ア 裁判例は「前記認定事実を総合考慮すれば」と表現しており、認定事実①~⑤に関してどのような評価を下しているかは明らかではありません。もっとも、近時の裁判例がとりわけ「意識障害」と「画像所見」が重要視して高次脳機能障害の等級認定を行っている(詳しくはこちらhttps://kawanishiikeda-law-jiko.com/高次脳機能障害に関する注意点)ことに鑑みると、当該裁判例の認定事実のうち、「頭部CT・MRI検査の画像所見上、原告にはびまん性軸索損傷が生じたものと認められた」という事実と「原告の意識障害が重症であった」という事実が高次脳機能障害を認定する重要な事実であるのかもしれません。
イ また、裁判所が「WAISの結果は、いずれも平均と評価される値」であり、「基本的な生活は、全く問題がないわけではないものの、介助なく自力で行うことができている」としながらも、「原告の対人コミュニケーション障害、社会的行動障害の程度に鑑みれば、原告が服することのできる労務は相当大きく制限され、軽易な労務以外の労務に服することは困難であると評価せざるを得ない。」と述べた点にも着目するべきでしょう。

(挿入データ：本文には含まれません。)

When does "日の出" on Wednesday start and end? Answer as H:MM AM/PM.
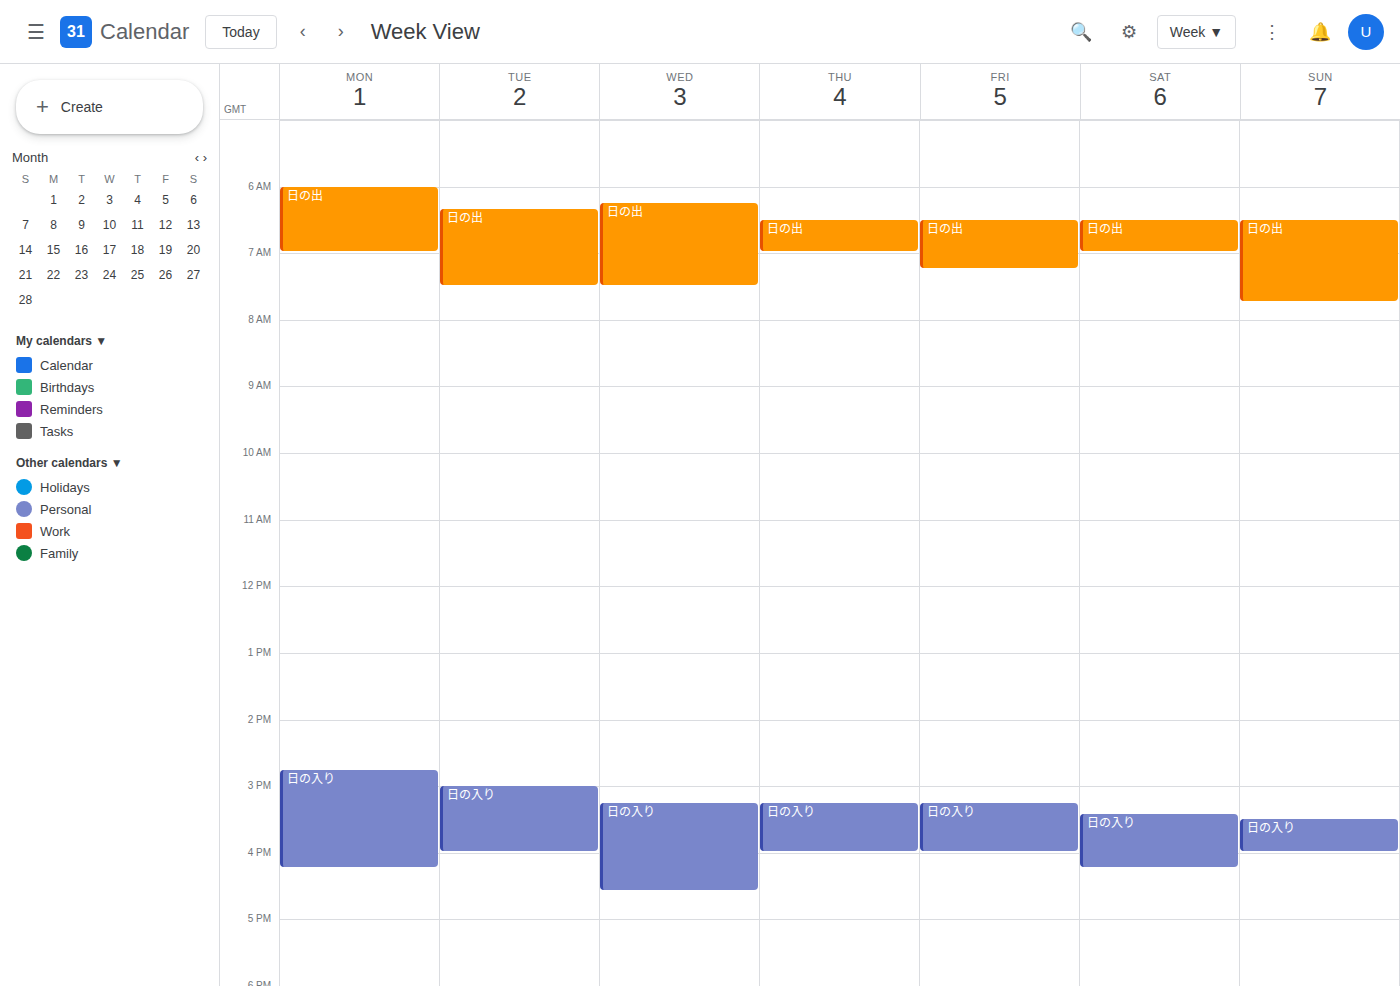
6:15 AM to 7:30 AM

これは、社会生活上の行動や対人関係において生じていた問題が、まさに高次脳機能障害の典型的な症状に当てはまっていたことを認定している部分であったと思われます。つまり、「症状の残存」の有無を判断する際には、就労状況や生活状況に関する事情が重要になると思われます。それゆえ、被害者としてはそれらの事情を立証するための資料を収集しておく(例えば、メモ帳に「〇月×日:自宅で点火したストーブの火を消し忘れた」、「■月▲日:車のトランクを開けて荷物を入れたが、その後トランクを閉めずに車を発進させた」等のエピソードを書き残したり、高次脳機能障害の症状が発症している様子をスマホで撮影することなどが考えられます。)ことも重要になるのかもしれません。
以上
[1] CAT(Clinical Assessment for Attention:標準注意検査法)は、日本高次脳機能障害学会 Brain Function Test 委員会が作成した、注意機能を体系的に評価する標準検査です。

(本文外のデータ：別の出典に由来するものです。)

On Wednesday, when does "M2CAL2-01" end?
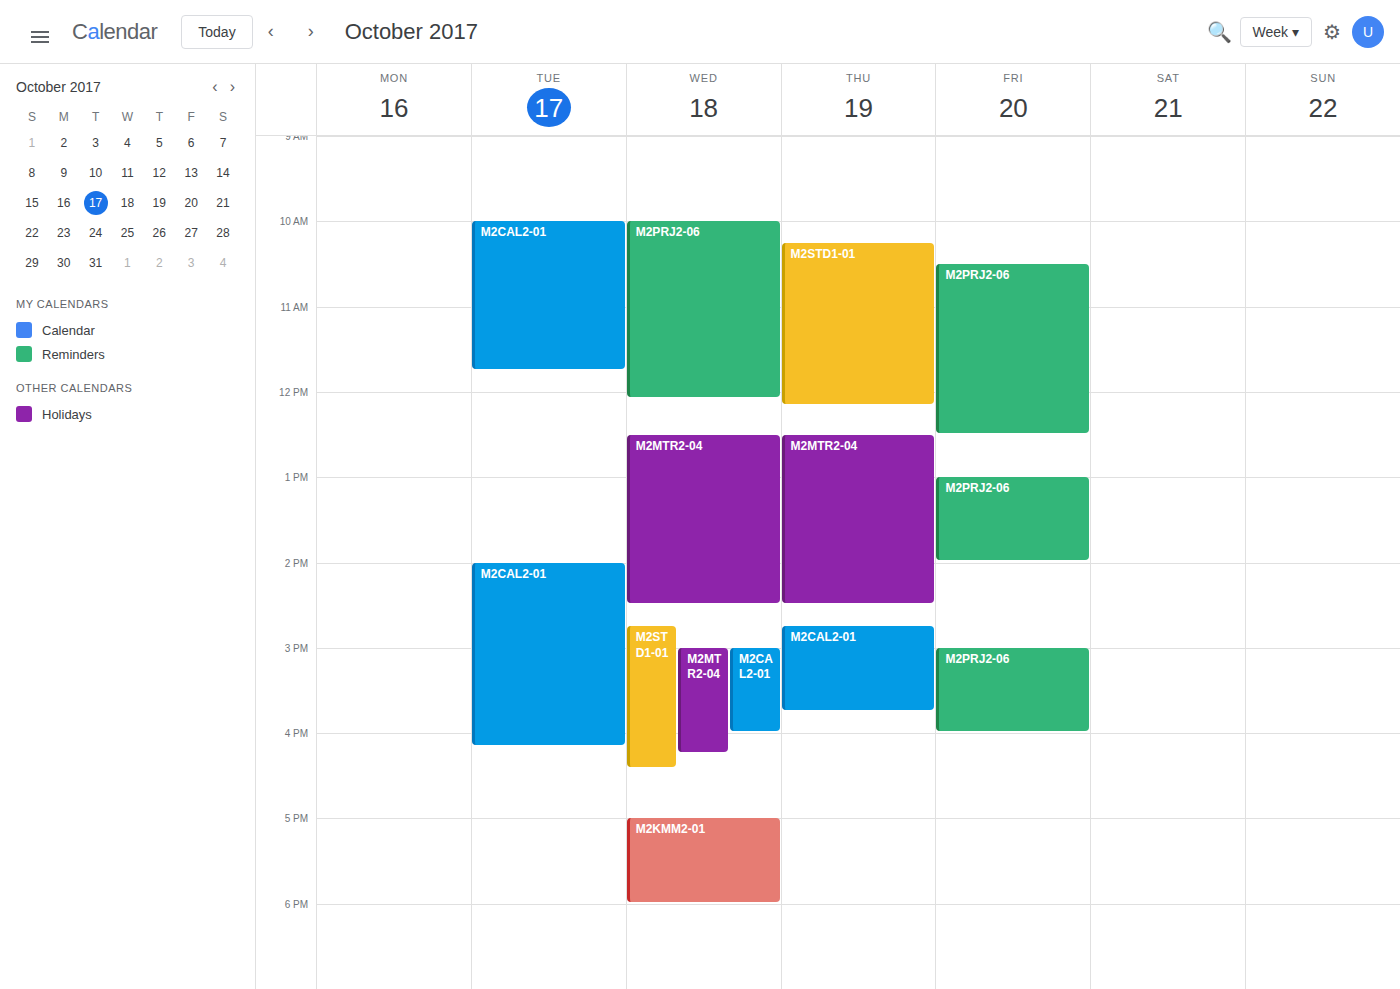
16:00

注意の下位機能(持続・選択・転換など)を多面的に測定し、臨床介入や経過評価に役立つ信頼性の高いツールとして位置づけられています。
[2]「言語理解」、「知覚推理」、「ワーキングメモリー」、「処理速度」という4つの指標とこれらを総合した『全検査IQ(FSIQ)』を測定する知能検査です。例えば、語彙の意味を答える、パズルを完成させる、数字を暗記する、記号を書き写す…といった様々な問題が出題されます。
[3] びまん性軸索損傷は、記憶力、注意力、言語能力に影響を及ぼして、高次脳機能障害を引き起こすことがあります。例えば、呼びかけに応じなかったり、会話のつじつまが合わなかったりする場合などがあります。